== What is being asked ==
Copy exactly the stretch of data below from the line with "X77500Y28500D01*" through the line with "G54D11*X123500Y59000D02*Y49043D01*", including both of those lines.

+++

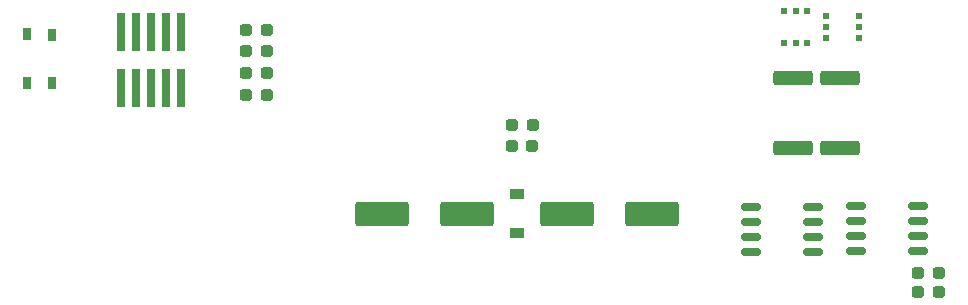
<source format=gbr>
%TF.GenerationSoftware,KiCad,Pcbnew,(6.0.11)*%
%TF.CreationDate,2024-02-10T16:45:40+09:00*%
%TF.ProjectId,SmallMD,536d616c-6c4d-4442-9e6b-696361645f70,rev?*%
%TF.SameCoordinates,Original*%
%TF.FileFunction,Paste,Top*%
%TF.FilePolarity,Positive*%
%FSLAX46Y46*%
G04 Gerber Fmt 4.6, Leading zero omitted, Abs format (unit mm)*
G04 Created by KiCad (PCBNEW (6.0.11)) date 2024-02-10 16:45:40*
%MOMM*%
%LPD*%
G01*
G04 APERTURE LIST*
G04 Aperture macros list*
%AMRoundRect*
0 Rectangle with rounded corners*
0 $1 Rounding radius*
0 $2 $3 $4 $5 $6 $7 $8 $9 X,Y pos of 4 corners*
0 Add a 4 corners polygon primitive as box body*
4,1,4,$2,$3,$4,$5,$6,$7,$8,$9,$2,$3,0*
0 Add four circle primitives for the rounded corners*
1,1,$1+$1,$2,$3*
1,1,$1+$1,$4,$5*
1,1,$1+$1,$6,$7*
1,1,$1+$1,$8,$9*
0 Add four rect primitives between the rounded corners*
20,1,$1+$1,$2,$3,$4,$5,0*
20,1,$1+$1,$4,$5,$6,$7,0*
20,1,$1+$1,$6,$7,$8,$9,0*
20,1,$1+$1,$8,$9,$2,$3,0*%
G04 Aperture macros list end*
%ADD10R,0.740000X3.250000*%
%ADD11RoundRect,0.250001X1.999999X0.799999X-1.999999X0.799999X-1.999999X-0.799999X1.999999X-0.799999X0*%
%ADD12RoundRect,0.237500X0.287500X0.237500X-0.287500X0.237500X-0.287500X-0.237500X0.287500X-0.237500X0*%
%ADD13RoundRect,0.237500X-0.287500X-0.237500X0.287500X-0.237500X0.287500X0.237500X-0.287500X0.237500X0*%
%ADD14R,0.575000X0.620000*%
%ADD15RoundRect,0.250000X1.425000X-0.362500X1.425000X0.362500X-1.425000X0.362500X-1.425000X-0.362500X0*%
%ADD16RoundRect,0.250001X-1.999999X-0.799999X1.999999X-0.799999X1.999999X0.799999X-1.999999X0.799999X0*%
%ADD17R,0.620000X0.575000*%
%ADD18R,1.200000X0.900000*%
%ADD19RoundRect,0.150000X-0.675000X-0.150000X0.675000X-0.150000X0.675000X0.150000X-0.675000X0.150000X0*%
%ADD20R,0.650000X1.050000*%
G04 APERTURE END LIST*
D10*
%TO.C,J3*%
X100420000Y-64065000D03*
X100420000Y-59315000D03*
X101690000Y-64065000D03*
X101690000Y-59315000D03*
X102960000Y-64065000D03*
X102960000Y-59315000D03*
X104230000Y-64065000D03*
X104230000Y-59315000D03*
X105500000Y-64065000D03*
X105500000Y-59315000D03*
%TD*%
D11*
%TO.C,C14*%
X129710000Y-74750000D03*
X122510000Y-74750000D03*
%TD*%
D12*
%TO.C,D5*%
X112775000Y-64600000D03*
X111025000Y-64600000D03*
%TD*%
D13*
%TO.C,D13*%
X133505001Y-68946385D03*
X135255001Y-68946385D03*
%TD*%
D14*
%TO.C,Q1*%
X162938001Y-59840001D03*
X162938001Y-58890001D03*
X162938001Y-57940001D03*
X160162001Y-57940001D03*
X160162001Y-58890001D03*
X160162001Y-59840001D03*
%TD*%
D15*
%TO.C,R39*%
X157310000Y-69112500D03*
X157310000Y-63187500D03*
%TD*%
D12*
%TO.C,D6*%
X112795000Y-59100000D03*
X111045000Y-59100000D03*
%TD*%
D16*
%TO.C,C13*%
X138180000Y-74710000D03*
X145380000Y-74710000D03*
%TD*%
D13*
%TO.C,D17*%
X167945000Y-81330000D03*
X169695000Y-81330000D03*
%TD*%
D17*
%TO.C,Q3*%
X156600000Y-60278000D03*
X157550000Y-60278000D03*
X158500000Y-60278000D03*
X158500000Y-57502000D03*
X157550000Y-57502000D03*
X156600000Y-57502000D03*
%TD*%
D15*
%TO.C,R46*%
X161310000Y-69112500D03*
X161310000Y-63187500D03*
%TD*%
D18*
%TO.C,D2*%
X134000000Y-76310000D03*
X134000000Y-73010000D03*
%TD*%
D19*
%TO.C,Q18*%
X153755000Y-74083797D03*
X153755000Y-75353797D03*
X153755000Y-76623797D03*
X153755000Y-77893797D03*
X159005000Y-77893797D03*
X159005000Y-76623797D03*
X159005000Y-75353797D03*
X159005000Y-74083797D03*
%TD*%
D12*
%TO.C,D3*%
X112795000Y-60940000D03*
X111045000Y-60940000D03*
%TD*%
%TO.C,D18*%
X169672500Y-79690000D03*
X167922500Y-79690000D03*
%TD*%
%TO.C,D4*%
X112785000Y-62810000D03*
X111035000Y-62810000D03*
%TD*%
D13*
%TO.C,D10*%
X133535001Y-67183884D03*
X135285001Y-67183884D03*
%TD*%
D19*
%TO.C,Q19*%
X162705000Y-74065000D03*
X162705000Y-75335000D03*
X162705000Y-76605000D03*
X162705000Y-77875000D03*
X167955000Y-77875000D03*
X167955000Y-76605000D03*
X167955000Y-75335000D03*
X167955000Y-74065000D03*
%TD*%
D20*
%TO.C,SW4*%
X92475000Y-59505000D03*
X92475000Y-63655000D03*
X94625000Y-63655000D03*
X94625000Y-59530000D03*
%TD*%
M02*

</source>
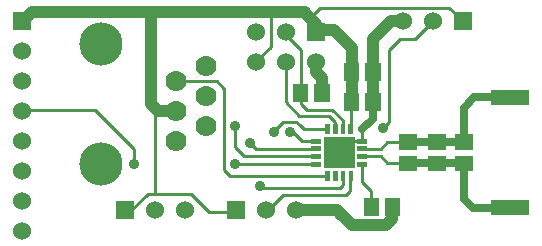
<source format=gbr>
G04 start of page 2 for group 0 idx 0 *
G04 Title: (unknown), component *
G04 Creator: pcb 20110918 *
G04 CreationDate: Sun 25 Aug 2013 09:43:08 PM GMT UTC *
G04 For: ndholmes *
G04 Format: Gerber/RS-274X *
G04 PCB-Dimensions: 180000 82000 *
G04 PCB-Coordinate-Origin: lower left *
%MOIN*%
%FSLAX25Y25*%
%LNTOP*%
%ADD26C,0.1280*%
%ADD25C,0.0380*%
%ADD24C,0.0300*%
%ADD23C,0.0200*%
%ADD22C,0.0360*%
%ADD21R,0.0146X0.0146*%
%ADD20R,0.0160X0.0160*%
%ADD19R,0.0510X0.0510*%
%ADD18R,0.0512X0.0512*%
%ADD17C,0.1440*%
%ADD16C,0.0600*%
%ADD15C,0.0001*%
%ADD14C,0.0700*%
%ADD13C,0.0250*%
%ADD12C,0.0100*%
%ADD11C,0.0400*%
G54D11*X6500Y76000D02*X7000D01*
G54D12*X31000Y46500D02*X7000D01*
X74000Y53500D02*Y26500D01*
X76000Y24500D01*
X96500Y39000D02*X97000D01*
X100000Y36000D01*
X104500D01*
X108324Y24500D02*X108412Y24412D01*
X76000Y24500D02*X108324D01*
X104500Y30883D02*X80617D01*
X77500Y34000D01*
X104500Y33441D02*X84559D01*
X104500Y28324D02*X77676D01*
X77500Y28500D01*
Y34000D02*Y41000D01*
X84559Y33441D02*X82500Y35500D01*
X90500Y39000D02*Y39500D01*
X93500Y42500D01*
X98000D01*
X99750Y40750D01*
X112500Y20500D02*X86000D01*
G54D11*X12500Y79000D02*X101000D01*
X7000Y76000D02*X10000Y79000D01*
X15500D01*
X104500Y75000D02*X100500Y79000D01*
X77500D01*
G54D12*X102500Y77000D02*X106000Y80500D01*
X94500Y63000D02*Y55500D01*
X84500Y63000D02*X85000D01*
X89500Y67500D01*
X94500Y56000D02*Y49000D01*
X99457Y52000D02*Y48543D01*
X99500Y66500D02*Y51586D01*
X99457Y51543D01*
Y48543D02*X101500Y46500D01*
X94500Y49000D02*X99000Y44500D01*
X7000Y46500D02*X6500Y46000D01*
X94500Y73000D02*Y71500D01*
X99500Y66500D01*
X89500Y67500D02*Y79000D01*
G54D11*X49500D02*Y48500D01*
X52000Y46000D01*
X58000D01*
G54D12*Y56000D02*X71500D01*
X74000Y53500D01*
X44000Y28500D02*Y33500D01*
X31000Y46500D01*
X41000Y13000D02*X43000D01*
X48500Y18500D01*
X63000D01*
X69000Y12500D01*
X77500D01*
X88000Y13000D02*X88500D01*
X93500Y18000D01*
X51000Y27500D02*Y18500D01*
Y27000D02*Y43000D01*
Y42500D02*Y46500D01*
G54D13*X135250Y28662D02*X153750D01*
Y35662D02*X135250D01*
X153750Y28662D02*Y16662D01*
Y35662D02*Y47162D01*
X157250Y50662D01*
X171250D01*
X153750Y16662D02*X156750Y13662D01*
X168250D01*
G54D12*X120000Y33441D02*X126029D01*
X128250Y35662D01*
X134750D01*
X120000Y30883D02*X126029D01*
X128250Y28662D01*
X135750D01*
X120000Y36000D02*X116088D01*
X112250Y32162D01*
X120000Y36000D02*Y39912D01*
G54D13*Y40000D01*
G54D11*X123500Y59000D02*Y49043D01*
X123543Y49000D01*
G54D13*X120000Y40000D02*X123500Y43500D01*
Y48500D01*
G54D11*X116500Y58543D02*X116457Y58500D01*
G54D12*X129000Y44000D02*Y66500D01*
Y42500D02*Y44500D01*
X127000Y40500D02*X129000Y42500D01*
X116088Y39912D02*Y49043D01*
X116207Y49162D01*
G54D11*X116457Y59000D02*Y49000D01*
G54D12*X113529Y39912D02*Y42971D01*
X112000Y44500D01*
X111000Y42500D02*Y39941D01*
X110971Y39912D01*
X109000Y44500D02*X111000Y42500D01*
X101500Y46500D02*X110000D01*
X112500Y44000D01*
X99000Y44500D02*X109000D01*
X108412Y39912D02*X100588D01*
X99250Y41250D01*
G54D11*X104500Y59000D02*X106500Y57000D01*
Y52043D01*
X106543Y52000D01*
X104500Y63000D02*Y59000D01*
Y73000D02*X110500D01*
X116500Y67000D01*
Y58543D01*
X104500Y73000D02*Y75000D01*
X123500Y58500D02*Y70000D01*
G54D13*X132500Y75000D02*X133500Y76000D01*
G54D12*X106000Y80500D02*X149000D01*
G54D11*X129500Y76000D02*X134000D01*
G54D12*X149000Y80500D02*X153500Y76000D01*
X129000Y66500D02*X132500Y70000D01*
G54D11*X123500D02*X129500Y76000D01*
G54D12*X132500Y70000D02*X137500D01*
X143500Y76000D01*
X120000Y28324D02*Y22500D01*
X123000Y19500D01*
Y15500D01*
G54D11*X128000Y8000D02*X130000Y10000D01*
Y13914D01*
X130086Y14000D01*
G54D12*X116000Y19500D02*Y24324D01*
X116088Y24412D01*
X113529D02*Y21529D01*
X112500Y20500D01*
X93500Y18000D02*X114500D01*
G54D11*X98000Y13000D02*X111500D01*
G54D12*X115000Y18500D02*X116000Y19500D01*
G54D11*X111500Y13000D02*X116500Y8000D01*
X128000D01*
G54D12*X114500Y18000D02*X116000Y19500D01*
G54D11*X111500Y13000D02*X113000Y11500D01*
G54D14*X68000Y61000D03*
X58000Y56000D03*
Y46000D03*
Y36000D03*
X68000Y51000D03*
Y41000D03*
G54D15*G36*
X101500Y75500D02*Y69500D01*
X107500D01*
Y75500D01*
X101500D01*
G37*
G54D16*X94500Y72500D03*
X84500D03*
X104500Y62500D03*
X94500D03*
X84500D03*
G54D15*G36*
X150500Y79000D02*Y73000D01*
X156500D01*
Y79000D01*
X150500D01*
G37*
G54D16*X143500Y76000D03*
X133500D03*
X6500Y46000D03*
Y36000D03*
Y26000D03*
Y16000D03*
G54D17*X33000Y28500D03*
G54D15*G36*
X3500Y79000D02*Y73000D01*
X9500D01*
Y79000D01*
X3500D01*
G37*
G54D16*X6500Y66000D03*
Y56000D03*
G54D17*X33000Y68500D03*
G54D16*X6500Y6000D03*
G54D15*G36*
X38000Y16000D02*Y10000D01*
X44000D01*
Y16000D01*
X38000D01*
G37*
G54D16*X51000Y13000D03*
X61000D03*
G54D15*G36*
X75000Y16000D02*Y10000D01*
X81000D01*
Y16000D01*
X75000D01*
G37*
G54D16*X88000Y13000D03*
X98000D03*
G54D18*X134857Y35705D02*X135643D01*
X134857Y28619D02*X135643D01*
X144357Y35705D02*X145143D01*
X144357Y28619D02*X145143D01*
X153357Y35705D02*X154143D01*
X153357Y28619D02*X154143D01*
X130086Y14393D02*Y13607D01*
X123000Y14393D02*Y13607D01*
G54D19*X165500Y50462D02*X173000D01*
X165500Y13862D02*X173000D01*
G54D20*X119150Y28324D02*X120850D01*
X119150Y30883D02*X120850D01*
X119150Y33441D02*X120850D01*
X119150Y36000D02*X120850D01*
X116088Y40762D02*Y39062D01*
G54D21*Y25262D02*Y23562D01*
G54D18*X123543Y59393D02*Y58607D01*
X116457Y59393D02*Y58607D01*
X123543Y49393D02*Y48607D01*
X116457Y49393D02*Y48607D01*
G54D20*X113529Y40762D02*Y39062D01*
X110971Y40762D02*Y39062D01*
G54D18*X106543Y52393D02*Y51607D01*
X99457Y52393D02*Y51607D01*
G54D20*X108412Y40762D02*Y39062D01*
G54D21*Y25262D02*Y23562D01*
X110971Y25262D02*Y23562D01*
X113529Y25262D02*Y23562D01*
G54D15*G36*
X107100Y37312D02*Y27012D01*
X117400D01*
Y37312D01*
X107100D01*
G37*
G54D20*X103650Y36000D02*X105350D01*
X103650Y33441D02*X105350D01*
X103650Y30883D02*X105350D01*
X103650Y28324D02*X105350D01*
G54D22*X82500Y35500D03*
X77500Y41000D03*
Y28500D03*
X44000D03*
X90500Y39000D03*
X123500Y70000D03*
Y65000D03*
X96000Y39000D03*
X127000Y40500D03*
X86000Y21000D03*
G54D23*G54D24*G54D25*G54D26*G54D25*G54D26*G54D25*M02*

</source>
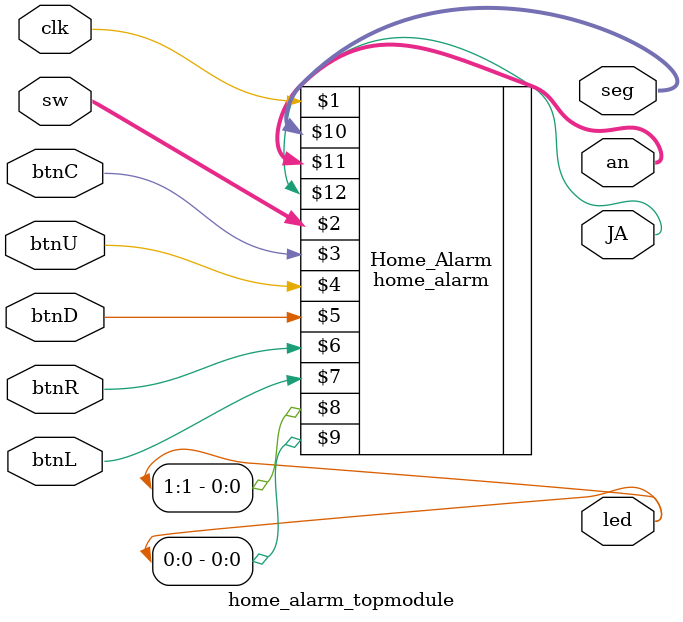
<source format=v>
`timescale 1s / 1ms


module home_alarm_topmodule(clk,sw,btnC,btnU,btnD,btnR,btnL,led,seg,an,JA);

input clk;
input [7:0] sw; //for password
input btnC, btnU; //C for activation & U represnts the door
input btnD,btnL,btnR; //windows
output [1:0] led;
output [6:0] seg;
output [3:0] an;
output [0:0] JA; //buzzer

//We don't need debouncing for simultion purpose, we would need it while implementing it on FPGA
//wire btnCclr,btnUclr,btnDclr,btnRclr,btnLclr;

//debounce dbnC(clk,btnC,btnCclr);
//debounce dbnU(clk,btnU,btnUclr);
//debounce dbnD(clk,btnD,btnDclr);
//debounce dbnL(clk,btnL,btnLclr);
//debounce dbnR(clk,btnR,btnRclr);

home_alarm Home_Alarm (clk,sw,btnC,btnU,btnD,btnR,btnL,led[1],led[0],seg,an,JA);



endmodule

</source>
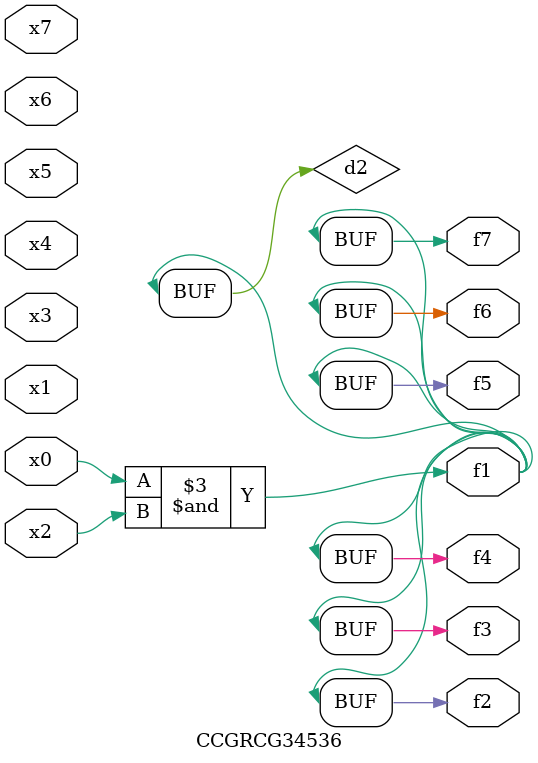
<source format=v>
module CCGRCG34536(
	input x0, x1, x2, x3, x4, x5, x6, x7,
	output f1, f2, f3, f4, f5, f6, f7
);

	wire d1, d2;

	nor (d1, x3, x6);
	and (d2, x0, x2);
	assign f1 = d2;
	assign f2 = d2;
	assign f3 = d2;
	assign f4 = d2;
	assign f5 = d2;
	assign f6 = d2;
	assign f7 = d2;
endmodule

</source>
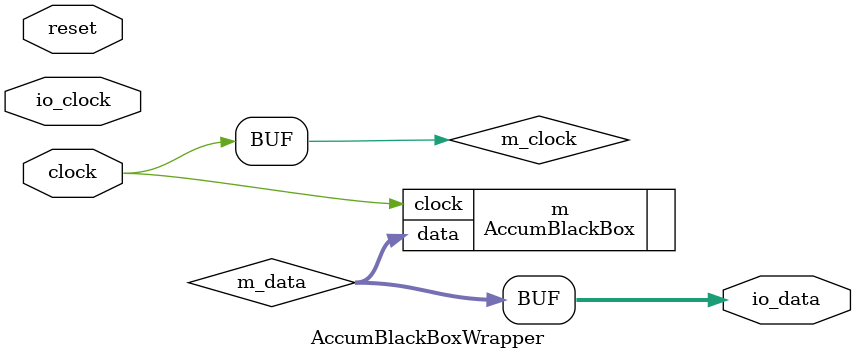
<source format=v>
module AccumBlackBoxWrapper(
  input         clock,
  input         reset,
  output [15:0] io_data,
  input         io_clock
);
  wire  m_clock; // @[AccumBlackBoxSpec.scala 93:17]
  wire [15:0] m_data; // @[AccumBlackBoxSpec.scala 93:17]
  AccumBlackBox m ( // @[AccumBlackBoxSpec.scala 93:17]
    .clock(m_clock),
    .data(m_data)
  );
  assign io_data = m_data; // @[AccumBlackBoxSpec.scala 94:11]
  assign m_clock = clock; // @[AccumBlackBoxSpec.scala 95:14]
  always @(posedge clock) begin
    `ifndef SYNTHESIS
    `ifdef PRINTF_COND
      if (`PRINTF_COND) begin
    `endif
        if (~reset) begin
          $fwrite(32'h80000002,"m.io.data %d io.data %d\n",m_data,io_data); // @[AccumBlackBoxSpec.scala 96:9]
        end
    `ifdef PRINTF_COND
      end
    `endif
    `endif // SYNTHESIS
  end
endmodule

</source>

+++

== Solution ==
X77500Y28500D01*
Y34000D02*Y41000D01*
X84559Y33441D02*X82500Y35500D01*
X90500Y39000D02*Y39500D01*
X93500Y42500D01*
X98000D01*
X99750Y40750D01*
X112500Y20500D02*X86000D01*
G54D11*X12500Y79000D02*X101000D01*
X7000Y76000D02*X10000Y79000D01*
X15500D01*
X104500Y75000D02*X100500Y79000D01*
X77500D01*
G54D12*X102500Y77000D02*X106000Y80500D01*
X94500Y63000D02*Y55500D01*
X84500Y63000D02*X85000D01*
X89500Y67500D01*
X94500Y56000D02*Y49000D01*
X99457Y52000D02*Y48543D01*
X99500Y66500D02*Y51586D01*
X99457Y51543D01*
Y48543D02*X101500Y46500D01*
X94500Y49000D02*X99000Y44500D01*
X7000Y46500D02*X6500Y46000D01*
X94500Y73000D02*Y71500D01*
X99500Y66500D01*
X89500Y67500D02*Y79000D01*
G54D11*X49500D02*Y48500D01*
X52000Y46000D01*
X58000D01*
G54D12*Y56000D02*X71500D01*
X74000Y53500D01*
X44000Y28500D02*Y33500D01*
X31000Y46500D01*
X41000Y13000D02*X43000D01*
X48500Y18500D01*
X63000D01*
X69000Y12500D01*
X77500D01*
X88000Y13000D02*X88500D01*
X93500Y18000D01*
X51000Y27500D02*Y18500D01*
Y27000D02*Y43000D01*
Y42500D02*Y46500D01*
G54D13*X135250Y28662D02*X153750D01*
Y35662D02*X135250D01*
X153750Y28662D02*Y16662D01*
Y35662D02*Y47162D01*
X157250Y50662D01*
X171250D01*
X153750Y16662D02*X156750Y13662D01*
X168250D01*
G54D12*X120000Y33441D02*X126029D01*
X128250Y35662D01*
X134750D01*
X120000Y30883D02*X126029D01*
X128250Y28662D01*
X135750D01*
X120000Y36000D02*X116088D01*
X112250Y32162D01*
X120000Y36000D02*Y39912D01*
G54D13*Y40000D01*
G54D11*X123500Y59000D02*Y49043D01*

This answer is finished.